_AIM OF THE TASK_
Only the lines below from the one containing "X010350Y001952D01*" to the one containing "X009432Y001636D01*" should be repeated, both included and unchanged.

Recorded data
══════

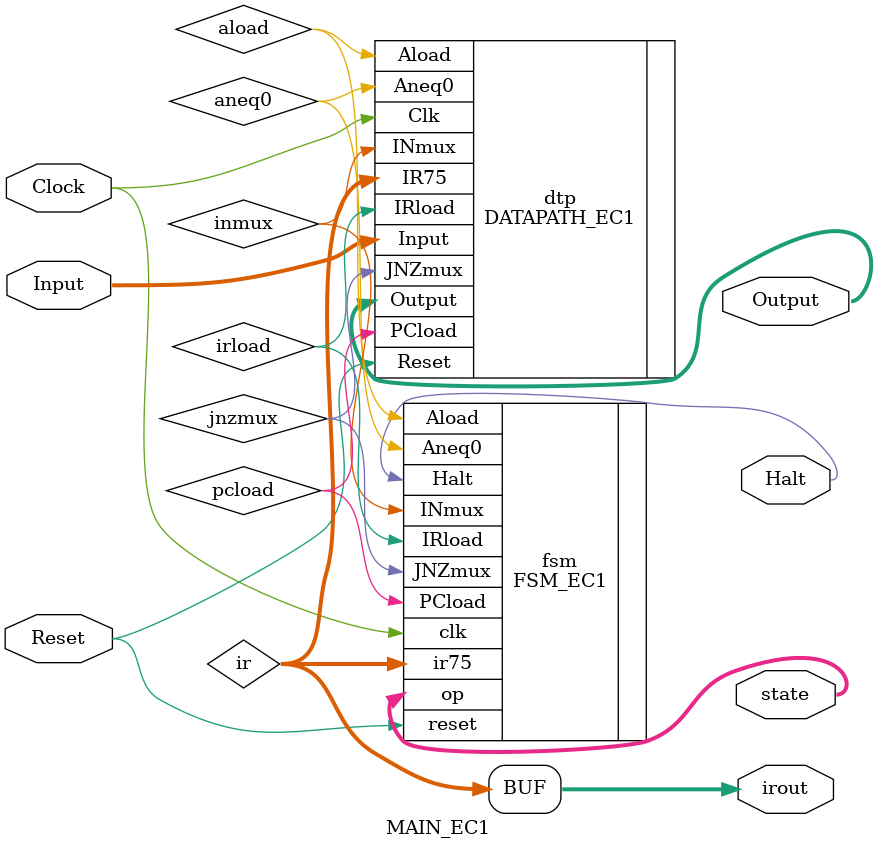
<source format=v>
`timescale 1ns / 1ps

module MAIN_EC1(
    input [7:0]Input,
    input Clock,
    input Reset,
    output Halt,
    output [7:0]Output,
	 output [2:0]state,
	 output [2:0]irout
    ); 
	
	wire inmux,aload,irload,pcload,jnzmux,aneq0;
	wire [2:0]ir,state;
	
	
	DATAPATH_EC1 dtp(.Input(Input),.INmux(inmux),.Aload(aload),.Reset(Reset),.Clk(Clock),.IRload(irload),.PCload(pcload),.JNZmux(jnzmux),.IR75(ir),.Aneq0(aneq0),.Output(Output));


	FSM_EC1 fsm(.ir75(ir),.op(state),.clk(Clock),.reset(Reset),.Aneq0(aneq0),.IRload(irload),.PCload(pcload),.INmux(inmux),.Aload(aload),.JNZmux(jnzmux),.Halt(Halt));

assign irout = ir;
endmodule

</source>
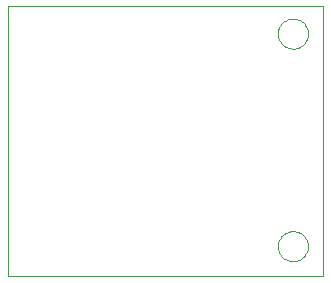
<source format=gko>
G75*
%MOIN*%
%OFA0B0*%
%FSLAX24Y24*%
%IPPOS*%
%LPD*%
%AMOC8*
5,1,8,0,0,1.08239X$1,22.5*
%
%ADD10C,0.0000*%
D10*
X000430Y000680D02*
X000430Y009676D01*
X010930Y009676D01*
X010930Y000680D01*
X000430Y000680D01*
X009430Y001680D02*
X009432Y001724D01*
X009438Y001768D01*
X009448Y001811D01*
X009461Y001853D01*
X009478Y001894D01*
X009499Y001933D01*
X009523Y001970D01*
X009550Y002005D01*
X009580Y002037D01*
X009613Y002067D01*
X009649Y002093D01*
X009686Y002117D01*
X009726Y002136D01*
X009767Y002153D01*
X009810Y002165D01*
X009853Y002174D01*
X009897Y002179D01*
X009941Y002180D01*
X009985Y002177D01*
X010029Y002170D01*
X010072Y002159D01*
X010114Y002145D01*
X010154Y002127D01*
X010193Y002105D01*
X010229Y002081D01*
X010263Y002053D01*
X010295Y002022D01*
X010324Y001988D01*
X010350Y001952D01*
X010372Y001914D01*
X010391Y001874D01*
X010406Y001832D01*
X010418Y001790D01*
X010426Y001746D01*
X010430Y001702D01*
X010430Y001658D01*
X010426Y001614D01*
X010418Y001570D01*
X010406Y001528D01*
X010391Y001486D01*
X010372Y001446D01*
X010350Y001408D01*
X010324Y001372D01*
X010295Y001338D01*
X010263Y001307D01*
X010229Y001279D01*
X010193Y001255D01*
X010154Y001233D01*
X010114Y001215D01*
X010072Y001201D01*
X010029Y001190D01*
X009985Y001183D01*
X009941Y001180D01*
X009897Y001181D01*
X009853Y001186D01*
X009810Y001195D01*
X009767Y001207D01*
X009726Y001224D01*
X009686Y001243D01*
X009649Y001267D01*
X009613Y001293D01*
X009580Y001323D01*
X009550Y001355D01*
X009523Y001390D01*
X009499Y001427D01*
X009478Y001466D01*
X009461Y001507D01*
X009448Y001549D01*
X009438Y001592D01*
X009432Y001636D01*
X009430Y001680D01*
X009430Y008767D02*
X009432Y008811D01*
X009438Y008855D01*
X009448Y008898D01*
X009461Y008940D01*
X009478Y008981D01*
X009499Y009020D01*
X009523Y009057D01*
X009550Y009092D01*
X009580Y009124D01*
X009613Y009154D01*
X009649Y009180D01*
X009686Y009204D01*
X009726Y009223D01*
X009767Y009240D01*
X009810Y009252D01*
X009853Y009261D01*
X009897Y009266D01*
X009941Y009267D01*
X009985Y009264D01*
X010029Y009257D01*
X010072Y009246D01*
X010114Y009232D01*
X010154Y009214D01*
X010193Y009192D01*
X010229Y009168D01*
X010263Y009140D01*
X010295Y009109D01*
X010324Y009075D01*
X010350Y009039D01*
X010372Y009001D01*
X010391Y008961D01*
X010406Y008919D01*
X010418Y008877D01*
X010426Y008833D01*
X010430Y008789D01*
X010430Y008745D01*
X010426Y008701D01*
X010418Y008657D01*
X010406Y008615D01*
X010391Y008573D01*
X010372Y008533D01*
X010350Y008495D01*
X010324Y008459D01*
X010295Y008425D01*
X010263Y008394D01*
X010229Y008366D01*
X010193Y008342D01*
X010154Y008320D01*
X010114Y008302D01*
X010072Y008288D01*
X010029Y008277D01*
X009985Y008270D01*
X009941Y008267D01*
X009897Y008268D01*
X009853Y008273D01*
X009810Y008282D01*
X009767Y008294D01*
X009726Y008311D01*
X009686Y008330D01*
X009649Y008354D01*
X009613Y008380D01*
X009580Y008410D01*
X009550Y008442D01*
X009523Y008477D01*
X009499Y008514D01*
X009478Y008553D01*
X009461Y008594D01*
X009448Y008636D01*
X009438Y008679D01*
X009432Y008723D01*
X009430Y008767D01*
M02*

</source>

══════

_EXERCISE RESULT_
X010350Y001952D01*
X010372Y001914D01*
X010391Y001874D01*
X010406Y001832D01*
X010418Y001790D01*
X010426Y001746D01*
X010430Y001702D01*
X010430Y001658D01*
X010426Y001614D01*
X010418Y001570D01*
X010406Y001528D01*
X010391Y001486D01*
X010372Y001446D01*
X010350Y001408D01*
X010324Y001372D01*
X010295Y001338D01*
X010263Y001307D01*
X010229Y001279D01*
X010193Y001255D01*
X010154Y001233D01*
X010114Y001215D01*
X010072Y001201D01*
X010029Y001190D01*
X009985Y001183D01*
X009941Y001180D01*
X009897Y001181D01*
X009853Y001186D01*
X009810Y001195D01*
X009767Y001207D01*
X009726Y001224D01*
X009686Y001243D01*
X009649Y001267D01*
X009613Y001293D01*
X009580Y001323D01*
X009550Y001355D01*
X009523Y001390D01*
X009499Y001427D01*
X009478Y001466D01*
X009461Y001507D01*
X009448Y001549D01*
X009438Y001592D01*
X009432Y001636D01*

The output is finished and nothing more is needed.